Hilma af Klint: Our Medium to a Future, Beyond Politics
I was invited to accompany my friend Haley to Hilma af Klint’s Paintings for the Future today, on the second to last day of the showing…
I was invited to accompany my friend Haley to Hilma af Klint’s Paintings for the Future today, on the second to last day of the showing. This would be my first time at the Guggenheim, and what a first time it was —witnessing a tome of works that were destined to be hosted here, a “temple of spirit,” appropriate for modern times, built without any connection to af Klint’s works and honoring her intentions for her work.
The Ten Largest, №7, Adulthood, Group IV, 1907, by Hilma af Klint. Photo: Albin Dahlström, The Moderna Museet, Stockholm/Courtesy of Solomon R. Guggenheim Museum.
What first struck me upon first glance of af Klint’s paintings, The Ten Largest, was the color palette of her world. Pastoral and remarkably distinctive from the male abstract modernists, Mondrian or Kandinsky. More soft, more lush, and more tender to the viewer. I was pulled in by this delicacy and intrigued by the seemingly deliberate and careful compositions of her pieces: shapes and colors balanced by one another but without heavy-handed intention, as though they are not aware of shapes outside themselves yet are dropped into a place of belonging. One does not have to necessarily think as hard or question in order to enter af Klint’s world.

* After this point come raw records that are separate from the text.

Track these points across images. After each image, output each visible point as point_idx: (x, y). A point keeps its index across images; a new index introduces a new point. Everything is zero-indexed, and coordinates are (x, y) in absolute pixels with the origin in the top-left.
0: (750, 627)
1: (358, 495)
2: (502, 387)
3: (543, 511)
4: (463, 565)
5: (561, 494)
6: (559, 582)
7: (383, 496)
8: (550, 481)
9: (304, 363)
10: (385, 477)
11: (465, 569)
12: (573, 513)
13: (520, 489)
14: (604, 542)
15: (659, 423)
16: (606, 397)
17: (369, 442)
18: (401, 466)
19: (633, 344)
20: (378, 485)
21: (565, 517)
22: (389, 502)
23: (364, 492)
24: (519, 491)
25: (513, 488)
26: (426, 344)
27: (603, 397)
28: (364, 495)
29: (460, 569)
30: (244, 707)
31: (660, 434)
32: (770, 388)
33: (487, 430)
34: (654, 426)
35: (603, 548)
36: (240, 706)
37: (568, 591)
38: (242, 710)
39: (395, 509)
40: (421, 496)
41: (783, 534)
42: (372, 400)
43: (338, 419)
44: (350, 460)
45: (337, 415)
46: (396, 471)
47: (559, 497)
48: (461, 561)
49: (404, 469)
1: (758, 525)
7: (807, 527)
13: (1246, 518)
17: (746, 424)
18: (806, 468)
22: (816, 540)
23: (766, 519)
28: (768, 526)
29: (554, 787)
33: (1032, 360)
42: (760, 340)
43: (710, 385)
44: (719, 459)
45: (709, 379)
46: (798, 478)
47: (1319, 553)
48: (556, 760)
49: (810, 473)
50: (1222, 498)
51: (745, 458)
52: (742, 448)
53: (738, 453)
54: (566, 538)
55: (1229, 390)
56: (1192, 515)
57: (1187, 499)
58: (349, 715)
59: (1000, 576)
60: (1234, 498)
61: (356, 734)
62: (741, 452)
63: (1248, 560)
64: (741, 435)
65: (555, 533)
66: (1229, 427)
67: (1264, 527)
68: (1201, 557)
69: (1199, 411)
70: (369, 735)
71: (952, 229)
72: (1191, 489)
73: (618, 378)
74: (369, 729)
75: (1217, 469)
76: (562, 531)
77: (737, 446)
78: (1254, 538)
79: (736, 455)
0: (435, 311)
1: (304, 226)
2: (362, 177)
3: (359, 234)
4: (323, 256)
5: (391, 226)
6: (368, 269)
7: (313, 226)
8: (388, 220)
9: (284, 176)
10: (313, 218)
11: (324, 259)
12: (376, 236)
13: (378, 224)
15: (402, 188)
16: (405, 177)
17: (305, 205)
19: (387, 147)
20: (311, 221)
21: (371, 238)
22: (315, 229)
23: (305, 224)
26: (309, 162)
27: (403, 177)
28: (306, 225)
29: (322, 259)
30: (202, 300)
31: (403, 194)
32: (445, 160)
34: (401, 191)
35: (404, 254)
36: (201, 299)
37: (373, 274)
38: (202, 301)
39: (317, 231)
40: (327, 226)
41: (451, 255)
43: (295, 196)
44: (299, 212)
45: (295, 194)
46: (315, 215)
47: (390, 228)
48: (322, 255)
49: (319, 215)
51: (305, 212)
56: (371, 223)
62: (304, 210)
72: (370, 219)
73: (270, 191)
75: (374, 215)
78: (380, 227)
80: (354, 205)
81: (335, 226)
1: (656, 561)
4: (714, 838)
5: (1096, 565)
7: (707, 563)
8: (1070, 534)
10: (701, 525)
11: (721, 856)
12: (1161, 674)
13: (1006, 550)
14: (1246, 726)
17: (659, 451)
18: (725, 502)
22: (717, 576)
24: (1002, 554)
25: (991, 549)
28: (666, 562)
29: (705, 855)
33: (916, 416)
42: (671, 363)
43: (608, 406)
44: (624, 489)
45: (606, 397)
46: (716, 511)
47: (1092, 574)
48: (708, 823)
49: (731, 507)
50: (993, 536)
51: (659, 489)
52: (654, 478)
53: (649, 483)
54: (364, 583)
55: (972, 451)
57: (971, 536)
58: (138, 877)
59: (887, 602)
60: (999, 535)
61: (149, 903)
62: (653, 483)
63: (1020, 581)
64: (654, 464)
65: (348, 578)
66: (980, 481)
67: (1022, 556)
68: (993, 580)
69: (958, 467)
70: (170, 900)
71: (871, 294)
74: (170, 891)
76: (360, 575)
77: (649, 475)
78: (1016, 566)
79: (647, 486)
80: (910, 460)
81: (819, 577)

As af Klint progresses from childhood to adulthood to old age, more and more legibly identifiable letters appear in her work. By the time I finished making my way through the exhibition, I could accept letters and symbols as organic and natural shapes as af Klint’s circles and squares. I don’t think a piece of artwork has ever shown me how to look beyond the predetermined meaning of language as viscerally and effectively before; I imagine this is largely due to the holistic and flowing nature of af Klint’s work, which affords a viewer’s experience to shift by creating room for process.
Hilma af Klint, The Swan, №1, Group IX/SUW, 1915 Stiftelsen Hilma af Klints Verk. Photo: Albin Dahlström/Moderna Museet
It makes much sense to me that af Klint could not reconcile her work with the strictly introspective mode of creation advocated by other theosophists. By assuming the role of medium, thereby removing her self from the center of her work, she accesses the humility required to create art from a mode of inquiry, and, most importantly, sincerity. Haley points out a diptych of swans as her favorite as it allows a transition from representational to abstract modes of artwork without elevating the status of one over the other. I agree. This is representative of the entire M.O. behind af Klint’s placement in 2019.

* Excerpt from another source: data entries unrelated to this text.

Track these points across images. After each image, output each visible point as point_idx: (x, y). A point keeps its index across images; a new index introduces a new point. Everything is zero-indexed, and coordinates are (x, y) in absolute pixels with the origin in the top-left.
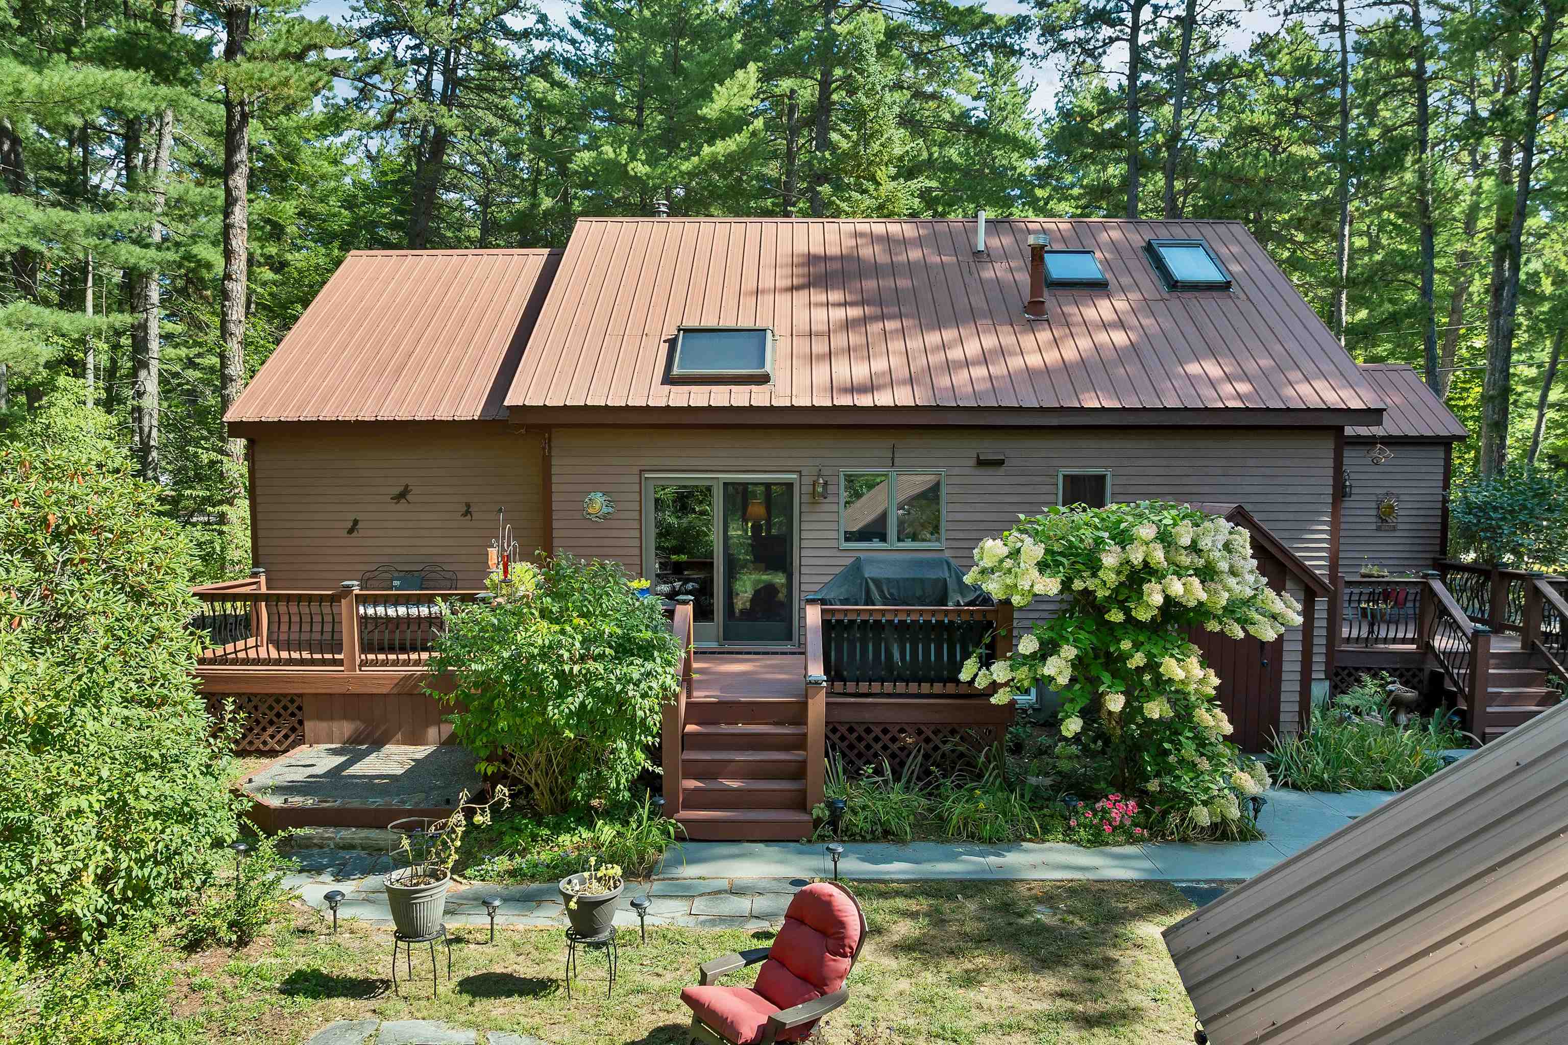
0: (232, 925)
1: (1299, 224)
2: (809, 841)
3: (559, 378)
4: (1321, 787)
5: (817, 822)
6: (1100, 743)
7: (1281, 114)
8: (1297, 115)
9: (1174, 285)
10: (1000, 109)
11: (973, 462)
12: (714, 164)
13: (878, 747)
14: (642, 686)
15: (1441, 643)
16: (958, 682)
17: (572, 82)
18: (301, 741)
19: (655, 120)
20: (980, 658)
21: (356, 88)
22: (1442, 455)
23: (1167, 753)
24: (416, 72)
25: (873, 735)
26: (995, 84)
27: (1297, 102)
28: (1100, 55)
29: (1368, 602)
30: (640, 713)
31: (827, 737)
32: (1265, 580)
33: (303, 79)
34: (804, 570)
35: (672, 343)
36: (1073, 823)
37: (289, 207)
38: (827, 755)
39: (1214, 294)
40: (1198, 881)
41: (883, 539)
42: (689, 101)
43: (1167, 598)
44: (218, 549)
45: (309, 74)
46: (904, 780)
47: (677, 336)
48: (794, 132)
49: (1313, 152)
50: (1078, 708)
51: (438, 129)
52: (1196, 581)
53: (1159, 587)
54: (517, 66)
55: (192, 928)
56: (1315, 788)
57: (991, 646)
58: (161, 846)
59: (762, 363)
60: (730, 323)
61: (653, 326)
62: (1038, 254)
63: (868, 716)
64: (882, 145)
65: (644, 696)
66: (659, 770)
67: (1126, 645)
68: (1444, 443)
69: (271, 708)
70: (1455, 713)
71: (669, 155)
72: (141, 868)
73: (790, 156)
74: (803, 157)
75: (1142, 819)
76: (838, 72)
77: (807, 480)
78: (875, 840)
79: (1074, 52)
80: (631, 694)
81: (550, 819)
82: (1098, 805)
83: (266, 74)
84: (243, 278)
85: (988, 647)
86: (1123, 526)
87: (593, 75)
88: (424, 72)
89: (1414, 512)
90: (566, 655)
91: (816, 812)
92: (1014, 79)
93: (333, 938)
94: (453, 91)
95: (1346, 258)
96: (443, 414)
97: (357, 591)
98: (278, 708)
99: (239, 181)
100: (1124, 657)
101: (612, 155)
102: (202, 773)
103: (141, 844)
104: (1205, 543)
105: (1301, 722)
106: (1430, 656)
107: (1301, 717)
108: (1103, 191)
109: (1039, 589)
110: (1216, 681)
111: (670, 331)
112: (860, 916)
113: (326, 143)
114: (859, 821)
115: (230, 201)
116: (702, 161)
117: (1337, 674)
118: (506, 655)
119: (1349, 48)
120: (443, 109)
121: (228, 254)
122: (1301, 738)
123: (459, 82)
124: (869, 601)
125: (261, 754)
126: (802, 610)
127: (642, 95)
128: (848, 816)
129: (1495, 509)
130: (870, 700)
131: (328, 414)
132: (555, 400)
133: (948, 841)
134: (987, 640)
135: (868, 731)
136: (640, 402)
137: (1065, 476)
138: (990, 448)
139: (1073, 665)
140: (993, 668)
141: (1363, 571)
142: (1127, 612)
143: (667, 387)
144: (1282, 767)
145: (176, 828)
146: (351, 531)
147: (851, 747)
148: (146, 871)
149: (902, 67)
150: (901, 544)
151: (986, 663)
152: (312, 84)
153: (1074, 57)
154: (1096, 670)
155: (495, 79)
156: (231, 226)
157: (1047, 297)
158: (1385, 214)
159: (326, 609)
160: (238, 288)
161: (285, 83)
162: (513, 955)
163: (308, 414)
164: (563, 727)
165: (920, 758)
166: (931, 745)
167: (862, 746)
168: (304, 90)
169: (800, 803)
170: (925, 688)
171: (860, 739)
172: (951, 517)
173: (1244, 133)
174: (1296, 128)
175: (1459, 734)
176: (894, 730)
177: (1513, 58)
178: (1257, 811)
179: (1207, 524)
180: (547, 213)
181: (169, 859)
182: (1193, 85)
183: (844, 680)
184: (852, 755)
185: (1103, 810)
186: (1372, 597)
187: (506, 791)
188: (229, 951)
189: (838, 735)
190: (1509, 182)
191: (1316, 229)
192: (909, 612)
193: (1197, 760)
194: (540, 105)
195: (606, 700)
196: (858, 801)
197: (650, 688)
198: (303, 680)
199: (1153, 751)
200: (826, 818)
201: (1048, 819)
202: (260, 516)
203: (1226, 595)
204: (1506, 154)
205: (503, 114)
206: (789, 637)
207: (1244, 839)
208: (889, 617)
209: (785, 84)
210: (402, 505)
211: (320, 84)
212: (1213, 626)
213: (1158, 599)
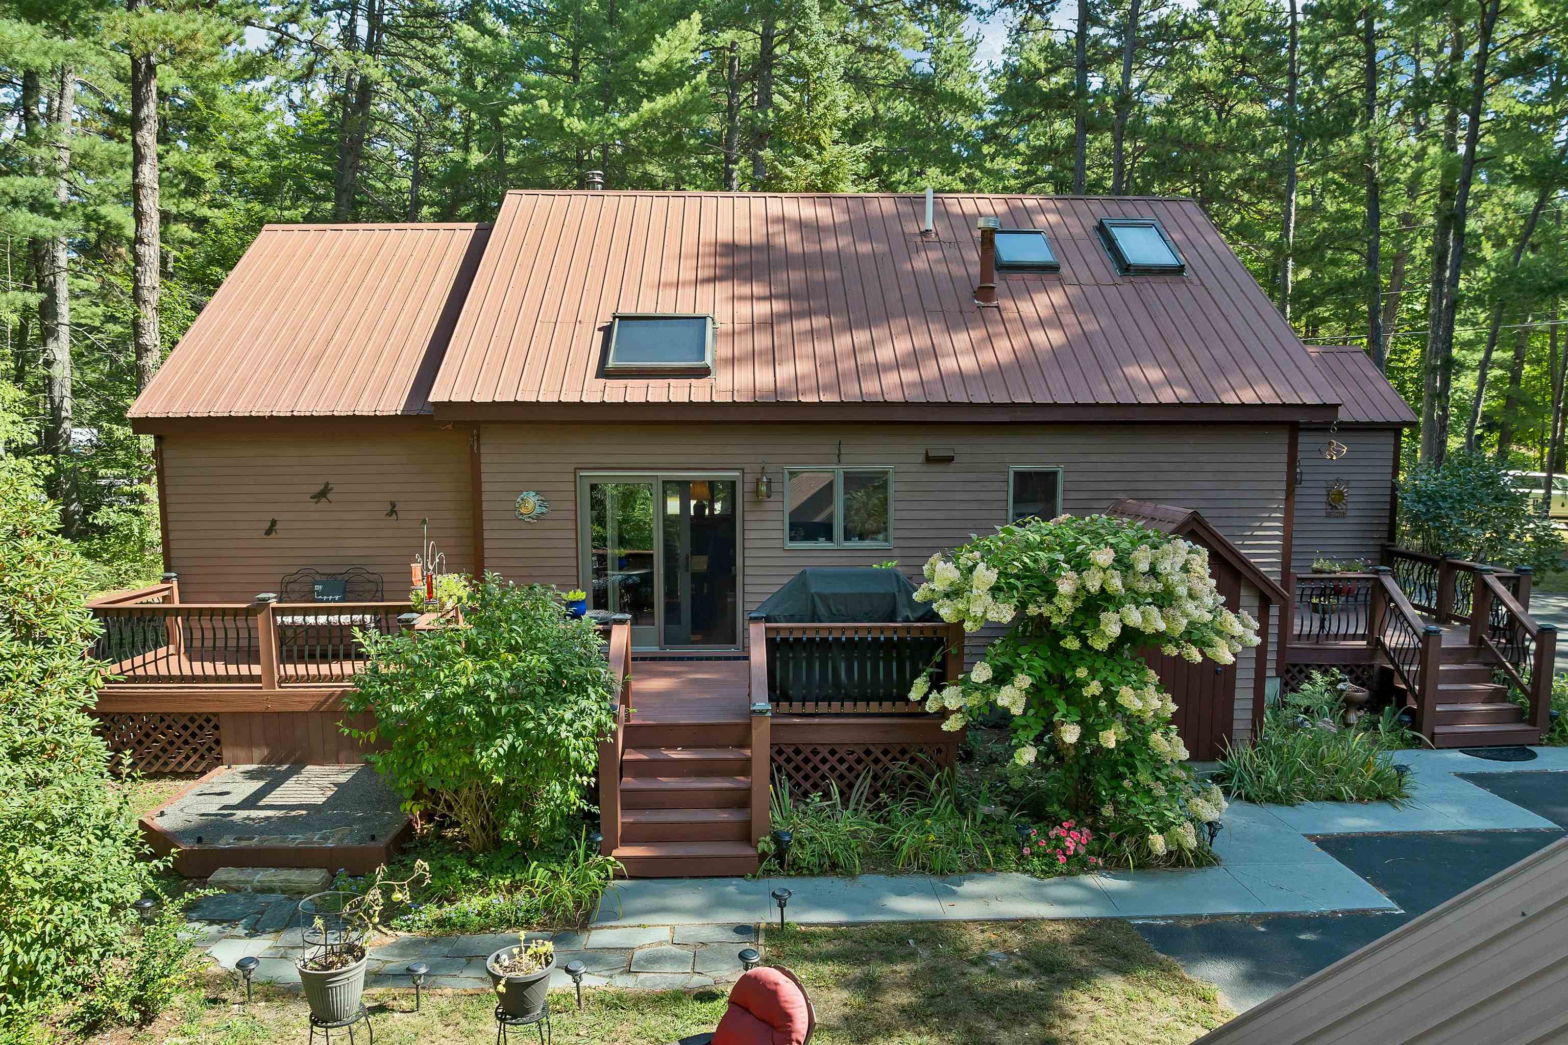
0: (134, 1001)
1: (1245, 183)
2: (754, 876)
3: (487, 372)
4: (1275, 799)
5: (763, 856)
6: (1052, 758)
7: (1228, 71)
8: (1243, 73)
9: (1127, 269)
10: (946, 61)
11: (921, 458)
12: (651, 122)
13: (825, 768)
14: (575, 726)
15: (1393, 638)
16: (907, 701)
17: (505, 30)
18: (219, 761)
19: (590, 73)
20: (931, 676)
21: (272, 38)
22: (1392, 441)
23: (1122, 777)
24: (340, 16)
25: (820, 756)
26: (940, 35)
27: (1244, 59)
28: (1048, 11)
29: (1319, 596)
30: (574, 754)
31: (772, 760)
32: (1222, 599)
33: (212, 33)
34: (748, 571)
35: (607, 331)
36: (1026, 851)
37: (207, 159)
38: (772, 778)
39: (1168, 279)
40: (1155, 918)
41: (830, 538)
42: (626, 53)
43: (1125, 628)
44: (136, 530)
45: (219, 25)
46: (852, 805)
47: (612, 324)
48: (734, 86)
49: (1259, 111)
50: (1032, 737)
51: (364, 78)
52: (1154, 610)
53: (1117, 617)
54: (445, 13)
55: (89, 1007)
56: (1269, 800)
57: (942, 665)
58: (49, 927)
59: (702, 356)
60: (669, 312)
61: (587, 314)
62: (988, 237)
63: (815, 738)
64: (826, 108)
65: (577, 736)
66: (595, 809)
67: (1082, 673)
68: (1395, 429)
69: (185, 728)
70: (1405, 713)
71: (606, 109)
72: (27, 952)
73: (731, 111)
74: (745, 112)
75: (1096, 845)
76: (781, 25)
77: (749, 478)
78: (823, 873)
79: (1021, 8)
80: (563, 735)
81: (480, 859)
82: (1053, 833)
83: (171, 27)
84: (156, 242)
85: (938, 665)
86: (1079, 548)
87: (526, 23)
88: (348, 17)
89: (1361, 499)
90: (493, 696)
91: (761, 846)
92: (959, 30)
93: (248, 1008)
94: (379, 37)
95: (1292, 225)
96: (364, 408)
97: (274, 604)
98: (193, 727)
99: (148, 136)
100: (1080, 684)
101: (546, 109)
102: (97, 837)
103: (26, 926)
104: (1164, 567)
105: (1254, 731)
106: (1380, 653)
107: (1254, 725)
108: (1050, 152)
109: (992, 616)
110: (1174, 708)
111: (605, 318)
112: (808, 1005)
113: (247, 88)
114: (805, 855)
115: (139, 158)
116: (641, 117)
117: (1288, 671)
118: (429, 696)
119: (1299, 9)
120: (369, 58)
121: (139, 215)
122: (1254, 746)
123: (386, 28)
124: (815, 618)
125: (176, 775)
126: (745, 630)
127: (577, 45)
128: (795, 850)
129: (1444, 498)
130: (817, 721)
131: (240, 409)
132: (482, 396)
133: (899, 873)
134: (938, 658)
135: (815, 752)
136: (573, 397)
137: (1016, 473)
138: (939, 445)
139: (1027, 693)
140: (945, 693)
141: (1315, 566)
142: (1084, 640)
143: (602, 381)
144: (1236, 778)
145: (66, 905)
146: (269, 532)
147: (797, 769)
148: (33, 956)
149: (845, 22)
150: (848, 544)
151: (937, 684)
152: (222, 38)
153: (1022, 12)
154: (1049, 694)
155: (423, 26)
156: (142, 186)
157: (998, 283)
158: (1330, 175)
159: (241, 623)
160: (151, 253)
161: (192, 37)
162: (440, 1026)
163: (219, 410)
164: (492, 772)
165: (869, 780)
166: (880, 765)
167: (809, 767)
168: (213, 45)
169: (746, 836)
170: (874, 707)
171: (806, 760)
172: (900, 515)
173: (1190, 90)
174: (1244, 87)
175: (1409, 734)
176: (842, 752)
177: (1460, 23)
178: (1212, 836)
179: (1165, 546)
180: (479, 167)
181: (59, 941)
182: (1141, 44)
183: (790, 700)
184: (798, 777)
185: (1058, 838)
186: (1322, 593)
187: (426, 865)
188: (131, 1030)
189: (784, 756)
190: (1454, 149)
191: (1262, 191)
192: (856, 630)
193: (1152, 785)
194: (471, 54)
195: (539, 742)
196: (807, 831)
197: (584, 728)
198: (218, 699)
199: (1107, 773)
200: (772, 852)
201: (1000, 846)
202: (171, 517)
203: (1185, 622)
204: (1451, 121)
205: (433, 63)
206: (733, 641)
207: (1199, 865)
208: (836, 634)
209: (727, 36)
210: (323, 504)
211: (231, 38)
212: (1171, 650)
213: (1114, 630)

The exhibition progresses to explicitly struggle with dichotomies. A sign suggests that af Klint uses blue to represent females and yellow to represent males. This tension of duality continues to seek resolution and explores, visually, paths for synthesis. I experience a growing feeling of universality from af Klint’s work and finish feeling that I have finished reading an entire book, or that I have gotten a sense of recurrent order, or a feeling for the invisible forces that unify me with insects, or unify the curves of letters with charts of planetary orbits.
Haley and I sit and we agree on the timing of this exhibition. It has been a refreshing breath in a place protected from the overt legibility that dominates the politics of today.

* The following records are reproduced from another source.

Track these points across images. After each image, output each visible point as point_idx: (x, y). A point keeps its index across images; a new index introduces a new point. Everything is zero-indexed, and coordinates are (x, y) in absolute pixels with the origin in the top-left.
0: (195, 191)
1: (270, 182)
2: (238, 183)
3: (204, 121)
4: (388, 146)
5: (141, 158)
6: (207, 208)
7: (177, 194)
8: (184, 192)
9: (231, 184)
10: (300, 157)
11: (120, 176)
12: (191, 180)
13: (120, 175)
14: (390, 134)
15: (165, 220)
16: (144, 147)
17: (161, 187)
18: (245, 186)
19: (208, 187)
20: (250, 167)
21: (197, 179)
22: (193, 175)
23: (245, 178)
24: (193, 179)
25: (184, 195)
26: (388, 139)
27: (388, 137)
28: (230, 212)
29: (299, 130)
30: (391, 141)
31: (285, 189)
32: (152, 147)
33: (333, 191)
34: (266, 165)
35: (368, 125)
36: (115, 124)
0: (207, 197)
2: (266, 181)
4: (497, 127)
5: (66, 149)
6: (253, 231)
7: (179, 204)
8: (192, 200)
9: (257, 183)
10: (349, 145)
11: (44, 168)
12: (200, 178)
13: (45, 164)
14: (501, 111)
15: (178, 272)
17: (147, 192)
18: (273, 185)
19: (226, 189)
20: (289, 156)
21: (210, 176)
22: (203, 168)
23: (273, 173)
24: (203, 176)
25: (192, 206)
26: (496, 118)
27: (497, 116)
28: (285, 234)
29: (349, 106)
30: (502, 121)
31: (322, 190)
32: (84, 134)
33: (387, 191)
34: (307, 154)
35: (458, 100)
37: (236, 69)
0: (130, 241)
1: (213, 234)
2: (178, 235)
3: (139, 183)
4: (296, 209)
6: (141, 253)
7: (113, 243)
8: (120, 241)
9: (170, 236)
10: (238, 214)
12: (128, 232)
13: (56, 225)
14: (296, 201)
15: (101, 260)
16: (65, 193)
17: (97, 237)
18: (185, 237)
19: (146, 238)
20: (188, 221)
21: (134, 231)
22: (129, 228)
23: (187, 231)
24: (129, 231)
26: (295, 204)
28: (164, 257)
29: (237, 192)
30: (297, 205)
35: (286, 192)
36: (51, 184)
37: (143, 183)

I feel af Klint allows polemics yet does not permit their overrule. Paintings for the Future attains a peaceful selflessness through a humbled pursuit of some bite at the truth of what is beyond us, casting hope for others who are burdened by the postmodernist inquisitions of today, which recurrently force us to mostly answer about ourselves.
Perhaps it is time to move beyond tribal politics or the localization of self. Perhaps we can let af Klint be our medium to a transition.